> **AIM OF THE EXERCISE**
Line count for "under": tally the lines of the records below that contain it, and give only that number.

> **Recorded data**
┌──
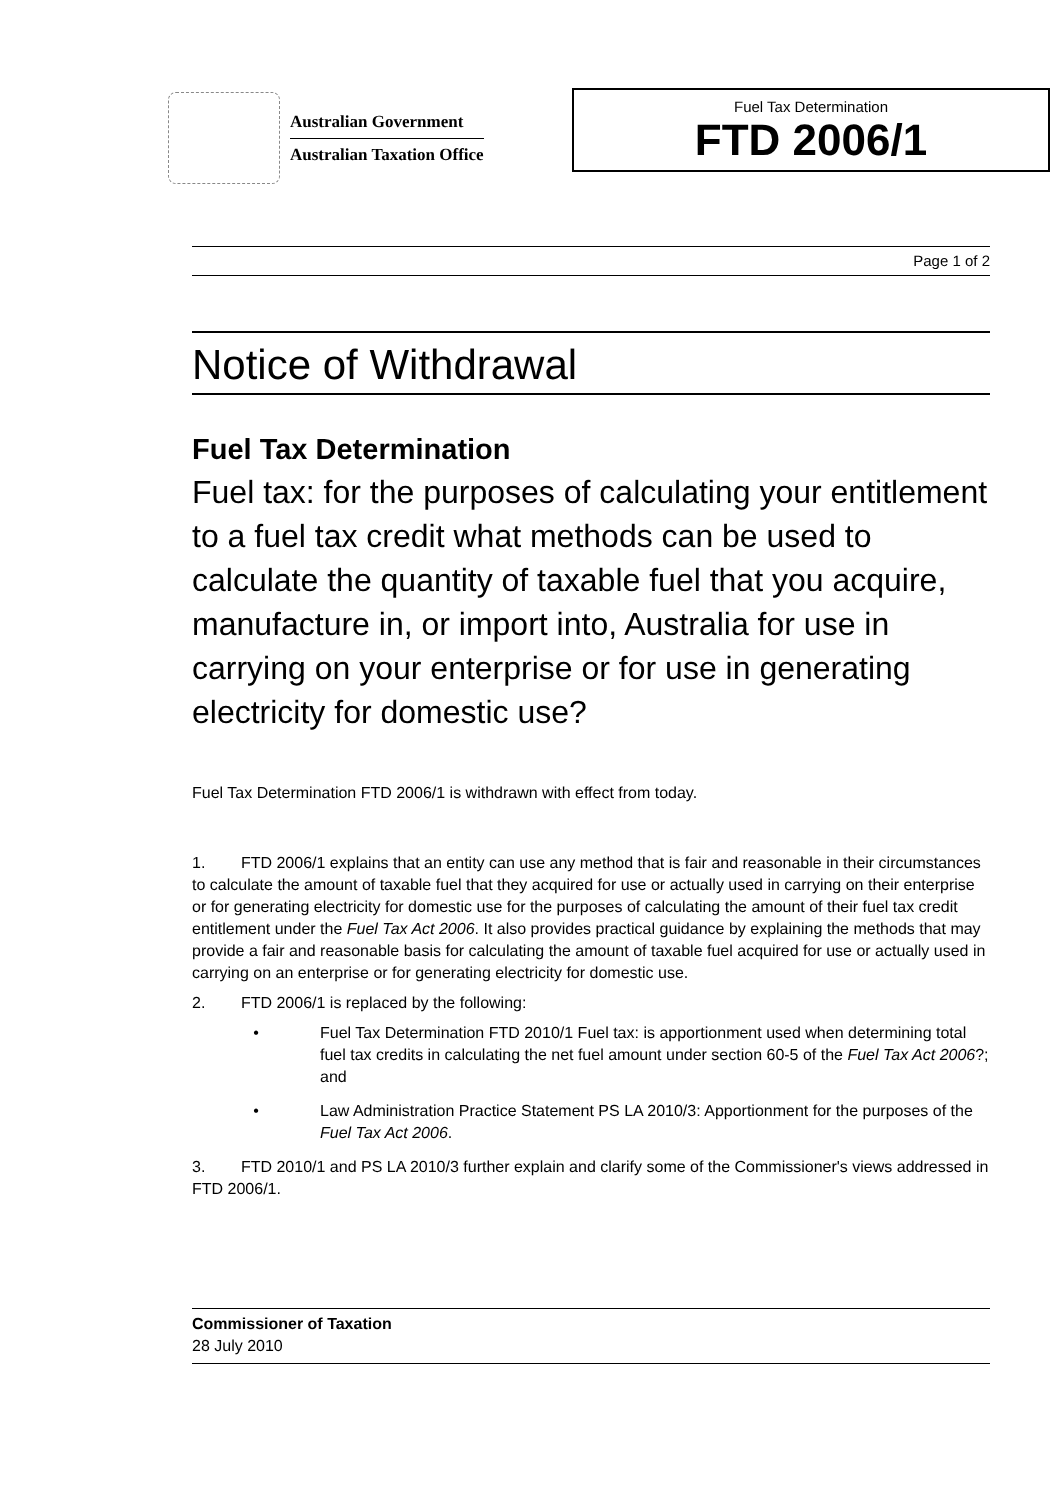Australian Government
Australian Taxation Office
Fuel Tax Determination
FTD 2006/1
Page 1 of 2
Notice of Withdrawal
Fuel Tax Determination
Fuel tax: for the purposes of calculating your entitlement to a fuel tax credit what methods can be used to calculate the quantity of taxable fuel that you acquire, manufacture in, or import into, Australia for use in carrying on your enterprise or for use in generating electricity for domestic use?
Fuel Tax Determination FTD 2006/1 is withdrawn with effect from today.
1. FTD 2006/1 explains that an entity can use any method that is fair and reasonable in their circumstances to calculate the amount of taxable fuel that they acquired for use or actually used in carrying on their enterprise or for generating electricity for domestic use for the purposes of calculating the amount of their fuel tax credit entitlement under the Fuel Tax Act 2006. It also provides practical guidance by explaining the methods that may provide a fair and reasonable basis for calculating the amount of taxable fuel acquired for use or actually used in carrying on an enterprise or for generating electricity for domestic use.
2. FTD 2006/1 is replaced by the following:
• Fuel Tax Determination FTD 2010/1 Fuel tax: is apportionment used when determining total fuel tax credits in calculating the net fuel amount under section 60-5 of the Fuel Tax Act 2006?; and
• Law Administration Practice Statement PS LA 2010/3: Apportionment for the purposes of the Fuel Tax Act 2006.
3. FTD 2010/1 and PS LA 2010/3 further explain and clarify some of the Commissioner's views addressed in FTD 2006/1.
Commissioner of Taxation
28 July 2010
└──
> **WRITTEN RESPONSE**
2